Entries shown:

..........

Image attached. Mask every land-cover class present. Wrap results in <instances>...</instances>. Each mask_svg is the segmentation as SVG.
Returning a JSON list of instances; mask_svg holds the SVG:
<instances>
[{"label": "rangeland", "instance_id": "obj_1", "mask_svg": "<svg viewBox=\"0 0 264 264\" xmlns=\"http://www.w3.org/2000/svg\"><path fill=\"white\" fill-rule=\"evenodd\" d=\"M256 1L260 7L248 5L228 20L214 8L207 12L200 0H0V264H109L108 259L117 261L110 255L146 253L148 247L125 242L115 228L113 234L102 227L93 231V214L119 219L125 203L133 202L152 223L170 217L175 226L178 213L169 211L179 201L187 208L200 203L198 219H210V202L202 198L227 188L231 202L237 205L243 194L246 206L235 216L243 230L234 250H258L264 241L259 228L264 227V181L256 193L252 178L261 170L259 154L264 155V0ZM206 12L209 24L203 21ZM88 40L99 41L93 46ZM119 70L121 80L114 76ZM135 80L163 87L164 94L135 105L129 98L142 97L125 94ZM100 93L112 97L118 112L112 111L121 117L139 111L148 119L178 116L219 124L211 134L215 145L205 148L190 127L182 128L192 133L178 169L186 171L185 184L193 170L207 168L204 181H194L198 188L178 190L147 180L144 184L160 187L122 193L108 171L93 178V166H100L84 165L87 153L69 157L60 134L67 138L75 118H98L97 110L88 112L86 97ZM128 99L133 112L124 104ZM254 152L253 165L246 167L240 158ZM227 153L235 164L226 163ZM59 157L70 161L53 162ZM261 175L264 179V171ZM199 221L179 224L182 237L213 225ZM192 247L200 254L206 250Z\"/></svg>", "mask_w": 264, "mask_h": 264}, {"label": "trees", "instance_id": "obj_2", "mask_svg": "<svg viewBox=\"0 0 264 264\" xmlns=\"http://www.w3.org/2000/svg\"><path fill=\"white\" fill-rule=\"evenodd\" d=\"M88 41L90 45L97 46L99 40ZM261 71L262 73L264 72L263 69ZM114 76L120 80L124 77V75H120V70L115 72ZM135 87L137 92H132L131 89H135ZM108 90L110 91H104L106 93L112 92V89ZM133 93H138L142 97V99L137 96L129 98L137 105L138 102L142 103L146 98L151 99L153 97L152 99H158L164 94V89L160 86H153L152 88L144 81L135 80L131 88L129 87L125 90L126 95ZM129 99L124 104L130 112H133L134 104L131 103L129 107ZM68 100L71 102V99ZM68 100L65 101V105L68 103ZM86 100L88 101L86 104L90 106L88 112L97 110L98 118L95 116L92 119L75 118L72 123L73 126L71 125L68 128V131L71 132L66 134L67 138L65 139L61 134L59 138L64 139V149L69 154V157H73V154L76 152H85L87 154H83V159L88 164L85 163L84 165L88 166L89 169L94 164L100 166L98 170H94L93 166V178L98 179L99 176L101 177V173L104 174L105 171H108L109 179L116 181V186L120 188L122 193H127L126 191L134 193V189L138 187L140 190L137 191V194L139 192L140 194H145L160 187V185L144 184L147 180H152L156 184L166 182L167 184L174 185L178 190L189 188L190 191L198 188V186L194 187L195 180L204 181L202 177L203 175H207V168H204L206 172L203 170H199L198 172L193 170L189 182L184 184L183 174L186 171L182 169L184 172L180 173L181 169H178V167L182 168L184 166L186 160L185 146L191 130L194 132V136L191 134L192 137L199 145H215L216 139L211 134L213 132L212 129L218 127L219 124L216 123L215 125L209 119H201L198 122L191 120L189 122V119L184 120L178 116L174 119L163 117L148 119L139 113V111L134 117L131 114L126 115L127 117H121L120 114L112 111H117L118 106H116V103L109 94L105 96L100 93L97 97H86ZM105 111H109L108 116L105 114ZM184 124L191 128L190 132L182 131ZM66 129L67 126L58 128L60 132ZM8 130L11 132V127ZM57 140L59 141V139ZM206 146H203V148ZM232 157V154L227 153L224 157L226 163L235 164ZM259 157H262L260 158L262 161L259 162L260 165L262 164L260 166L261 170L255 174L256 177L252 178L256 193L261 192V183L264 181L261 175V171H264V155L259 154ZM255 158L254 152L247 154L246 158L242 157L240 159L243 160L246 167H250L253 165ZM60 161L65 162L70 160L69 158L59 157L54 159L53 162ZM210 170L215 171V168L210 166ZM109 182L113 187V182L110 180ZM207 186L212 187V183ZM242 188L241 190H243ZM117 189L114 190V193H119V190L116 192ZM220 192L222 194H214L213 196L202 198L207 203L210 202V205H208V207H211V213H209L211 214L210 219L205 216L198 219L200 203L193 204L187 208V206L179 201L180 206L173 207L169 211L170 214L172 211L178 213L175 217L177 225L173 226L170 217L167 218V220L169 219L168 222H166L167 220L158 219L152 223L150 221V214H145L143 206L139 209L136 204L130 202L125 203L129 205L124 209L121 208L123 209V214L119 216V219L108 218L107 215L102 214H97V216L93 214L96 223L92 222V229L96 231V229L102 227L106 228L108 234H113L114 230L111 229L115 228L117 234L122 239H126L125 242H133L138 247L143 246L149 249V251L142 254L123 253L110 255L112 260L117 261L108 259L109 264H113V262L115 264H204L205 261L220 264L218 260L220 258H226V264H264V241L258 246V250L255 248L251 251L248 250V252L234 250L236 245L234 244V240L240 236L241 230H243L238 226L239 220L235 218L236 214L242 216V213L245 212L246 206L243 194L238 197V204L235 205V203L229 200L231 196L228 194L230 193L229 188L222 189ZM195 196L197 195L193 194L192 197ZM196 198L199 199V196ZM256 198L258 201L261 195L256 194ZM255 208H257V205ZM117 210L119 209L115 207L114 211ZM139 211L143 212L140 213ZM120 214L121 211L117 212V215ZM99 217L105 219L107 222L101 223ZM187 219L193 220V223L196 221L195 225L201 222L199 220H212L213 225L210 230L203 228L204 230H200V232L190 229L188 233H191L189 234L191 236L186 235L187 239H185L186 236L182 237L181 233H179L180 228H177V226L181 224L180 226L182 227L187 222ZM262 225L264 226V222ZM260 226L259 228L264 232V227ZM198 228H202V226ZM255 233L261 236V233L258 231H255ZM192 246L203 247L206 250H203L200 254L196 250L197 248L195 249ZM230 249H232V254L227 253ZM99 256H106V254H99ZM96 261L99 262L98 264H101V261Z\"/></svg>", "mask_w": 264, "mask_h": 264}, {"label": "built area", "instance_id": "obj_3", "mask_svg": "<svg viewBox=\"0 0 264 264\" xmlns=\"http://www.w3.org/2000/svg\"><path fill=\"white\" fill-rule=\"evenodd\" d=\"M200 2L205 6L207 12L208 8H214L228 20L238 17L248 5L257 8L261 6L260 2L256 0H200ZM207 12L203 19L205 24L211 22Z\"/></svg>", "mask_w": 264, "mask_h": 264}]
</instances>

..........

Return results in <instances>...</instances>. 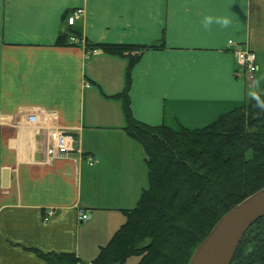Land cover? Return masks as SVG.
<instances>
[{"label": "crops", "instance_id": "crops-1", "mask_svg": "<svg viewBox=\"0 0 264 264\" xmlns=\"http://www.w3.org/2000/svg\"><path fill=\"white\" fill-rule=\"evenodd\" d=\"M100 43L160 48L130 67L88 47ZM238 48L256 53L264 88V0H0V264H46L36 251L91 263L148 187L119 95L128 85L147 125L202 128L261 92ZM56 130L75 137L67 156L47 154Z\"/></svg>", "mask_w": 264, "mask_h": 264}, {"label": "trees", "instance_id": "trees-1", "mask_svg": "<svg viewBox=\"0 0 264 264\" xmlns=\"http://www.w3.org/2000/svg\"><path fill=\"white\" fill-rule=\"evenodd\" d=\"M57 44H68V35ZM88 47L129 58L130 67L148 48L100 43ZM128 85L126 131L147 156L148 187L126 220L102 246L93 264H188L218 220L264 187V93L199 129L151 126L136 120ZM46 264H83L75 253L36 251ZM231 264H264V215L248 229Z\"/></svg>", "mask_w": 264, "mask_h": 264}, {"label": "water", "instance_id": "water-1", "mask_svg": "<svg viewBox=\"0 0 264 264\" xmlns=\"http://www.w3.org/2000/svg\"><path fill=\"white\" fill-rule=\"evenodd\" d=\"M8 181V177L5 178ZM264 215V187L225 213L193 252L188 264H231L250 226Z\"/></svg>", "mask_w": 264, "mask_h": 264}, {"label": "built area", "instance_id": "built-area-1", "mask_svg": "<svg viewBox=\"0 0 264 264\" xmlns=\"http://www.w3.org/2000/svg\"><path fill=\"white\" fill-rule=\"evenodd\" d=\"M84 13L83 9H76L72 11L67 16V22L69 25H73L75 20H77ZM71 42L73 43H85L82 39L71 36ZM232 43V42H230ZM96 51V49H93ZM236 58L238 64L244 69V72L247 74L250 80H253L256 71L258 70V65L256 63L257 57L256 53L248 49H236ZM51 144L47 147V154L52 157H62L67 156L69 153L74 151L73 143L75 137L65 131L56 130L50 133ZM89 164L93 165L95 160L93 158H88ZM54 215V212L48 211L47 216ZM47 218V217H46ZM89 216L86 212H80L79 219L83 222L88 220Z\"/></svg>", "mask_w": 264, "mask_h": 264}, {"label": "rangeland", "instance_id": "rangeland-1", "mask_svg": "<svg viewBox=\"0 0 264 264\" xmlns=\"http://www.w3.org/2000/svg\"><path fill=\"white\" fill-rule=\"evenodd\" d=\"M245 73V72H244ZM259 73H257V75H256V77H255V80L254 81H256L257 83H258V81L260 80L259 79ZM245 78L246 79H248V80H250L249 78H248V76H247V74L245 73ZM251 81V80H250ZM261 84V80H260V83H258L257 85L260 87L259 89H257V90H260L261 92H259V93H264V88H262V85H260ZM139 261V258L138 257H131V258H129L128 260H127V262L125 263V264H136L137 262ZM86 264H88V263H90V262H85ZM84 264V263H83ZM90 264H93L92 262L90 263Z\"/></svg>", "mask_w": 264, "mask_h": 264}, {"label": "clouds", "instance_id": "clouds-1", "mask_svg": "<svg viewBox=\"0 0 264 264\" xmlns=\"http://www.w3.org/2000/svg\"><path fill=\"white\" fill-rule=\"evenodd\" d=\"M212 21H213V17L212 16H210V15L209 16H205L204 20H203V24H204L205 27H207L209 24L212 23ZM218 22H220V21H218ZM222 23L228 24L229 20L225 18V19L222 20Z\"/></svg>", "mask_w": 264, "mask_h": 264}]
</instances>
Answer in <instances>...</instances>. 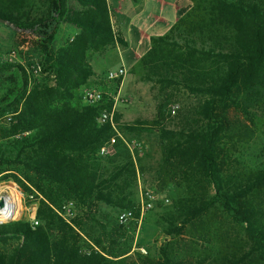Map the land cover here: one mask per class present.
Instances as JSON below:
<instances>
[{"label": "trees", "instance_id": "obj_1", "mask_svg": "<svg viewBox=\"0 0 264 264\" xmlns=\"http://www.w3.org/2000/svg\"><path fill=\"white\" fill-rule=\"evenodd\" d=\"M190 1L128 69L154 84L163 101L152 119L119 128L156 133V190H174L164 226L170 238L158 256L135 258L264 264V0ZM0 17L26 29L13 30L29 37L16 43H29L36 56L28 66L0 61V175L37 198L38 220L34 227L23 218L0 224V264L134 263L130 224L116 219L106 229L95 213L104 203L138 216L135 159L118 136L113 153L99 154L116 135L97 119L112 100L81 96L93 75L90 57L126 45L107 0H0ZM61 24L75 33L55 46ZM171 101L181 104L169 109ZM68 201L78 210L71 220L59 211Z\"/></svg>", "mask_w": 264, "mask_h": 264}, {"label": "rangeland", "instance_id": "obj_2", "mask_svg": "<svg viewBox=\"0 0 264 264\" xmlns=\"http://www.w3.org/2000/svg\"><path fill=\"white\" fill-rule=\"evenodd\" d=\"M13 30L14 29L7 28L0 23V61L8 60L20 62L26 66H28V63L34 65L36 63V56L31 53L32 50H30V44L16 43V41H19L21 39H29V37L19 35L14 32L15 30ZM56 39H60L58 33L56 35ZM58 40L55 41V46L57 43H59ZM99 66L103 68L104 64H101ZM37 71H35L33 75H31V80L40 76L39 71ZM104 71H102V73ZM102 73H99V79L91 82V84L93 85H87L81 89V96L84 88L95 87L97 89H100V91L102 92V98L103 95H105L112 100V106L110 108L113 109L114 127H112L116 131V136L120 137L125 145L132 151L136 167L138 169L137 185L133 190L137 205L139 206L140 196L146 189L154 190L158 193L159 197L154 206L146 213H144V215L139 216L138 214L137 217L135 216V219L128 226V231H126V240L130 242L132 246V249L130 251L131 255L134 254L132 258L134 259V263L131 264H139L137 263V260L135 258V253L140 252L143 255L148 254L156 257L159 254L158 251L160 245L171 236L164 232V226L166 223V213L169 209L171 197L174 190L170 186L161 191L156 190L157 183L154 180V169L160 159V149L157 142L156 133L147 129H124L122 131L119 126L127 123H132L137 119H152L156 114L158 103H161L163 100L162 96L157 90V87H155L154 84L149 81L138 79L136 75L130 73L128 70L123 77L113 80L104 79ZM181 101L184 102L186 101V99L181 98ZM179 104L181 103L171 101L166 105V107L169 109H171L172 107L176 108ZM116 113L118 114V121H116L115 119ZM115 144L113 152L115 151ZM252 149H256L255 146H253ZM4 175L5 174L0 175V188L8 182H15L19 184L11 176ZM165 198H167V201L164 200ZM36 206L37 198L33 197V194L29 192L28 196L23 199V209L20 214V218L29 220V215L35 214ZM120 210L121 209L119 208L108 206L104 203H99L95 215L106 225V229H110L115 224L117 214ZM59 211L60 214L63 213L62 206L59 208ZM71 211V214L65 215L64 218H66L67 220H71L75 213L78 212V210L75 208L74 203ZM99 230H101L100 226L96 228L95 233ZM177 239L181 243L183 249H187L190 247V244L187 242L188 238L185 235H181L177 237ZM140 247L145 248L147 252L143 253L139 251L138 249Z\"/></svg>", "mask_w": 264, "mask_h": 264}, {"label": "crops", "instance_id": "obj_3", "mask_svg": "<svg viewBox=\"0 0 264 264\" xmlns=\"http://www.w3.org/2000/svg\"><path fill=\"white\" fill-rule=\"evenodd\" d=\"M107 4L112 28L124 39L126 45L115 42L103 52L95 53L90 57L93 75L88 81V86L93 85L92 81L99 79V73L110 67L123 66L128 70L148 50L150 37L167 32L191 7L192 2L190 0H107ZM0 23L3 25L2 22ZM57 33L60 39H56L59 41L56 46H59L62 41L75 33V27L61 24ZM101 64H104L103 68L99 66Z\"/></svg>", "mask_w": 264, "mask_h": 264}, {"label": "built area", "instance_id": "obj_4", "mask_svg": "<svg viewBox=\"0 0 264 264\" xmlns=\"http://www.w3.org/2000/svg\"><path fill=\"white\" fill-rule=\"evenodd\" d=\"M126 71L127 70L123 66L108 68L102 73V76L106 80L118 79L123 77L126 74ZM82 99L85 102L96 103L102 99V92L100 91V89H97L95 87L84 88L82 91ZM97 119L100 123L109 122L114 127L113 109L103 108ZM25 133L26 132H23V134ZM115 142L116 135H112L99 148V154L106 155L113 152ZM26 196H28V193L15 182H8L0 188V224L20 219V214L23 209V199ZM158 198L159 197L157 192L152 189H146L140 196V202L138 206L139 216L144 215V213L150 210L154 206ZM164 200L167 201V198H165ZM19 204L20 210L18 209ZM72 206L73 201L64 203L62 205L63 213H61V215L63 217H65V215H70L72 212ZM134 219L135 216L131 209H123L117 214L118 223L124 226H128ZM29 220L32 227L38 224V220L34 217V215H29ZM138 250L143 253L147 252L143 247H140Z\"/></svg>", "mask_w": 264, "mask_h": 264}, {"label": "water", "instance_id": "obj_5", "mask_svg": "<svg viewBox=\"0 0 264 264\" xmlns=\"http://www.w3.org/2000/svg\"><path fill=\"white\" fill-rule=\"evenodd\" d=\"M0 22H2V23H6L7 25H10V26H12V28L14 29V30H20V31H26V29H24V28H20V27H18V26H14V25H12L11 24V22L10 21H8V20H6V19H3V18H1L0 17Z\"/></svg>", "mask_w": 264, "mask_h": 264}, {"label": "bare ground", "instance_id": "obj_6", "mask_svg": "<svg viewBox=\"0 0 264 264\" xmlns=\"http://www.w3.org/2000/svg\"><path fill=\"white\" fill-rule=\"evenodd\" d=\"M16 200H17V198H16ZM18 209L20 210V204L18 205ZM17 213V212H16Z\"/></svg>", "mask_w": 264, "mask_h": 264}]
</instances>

..........

Exercise directions: Pull out each line of the entries above that contains the word "JSON", and copy those lines in full.

Written answer:
Returning a JSON list of instances; mask_svg holds the SVG:
Instances as JSON below:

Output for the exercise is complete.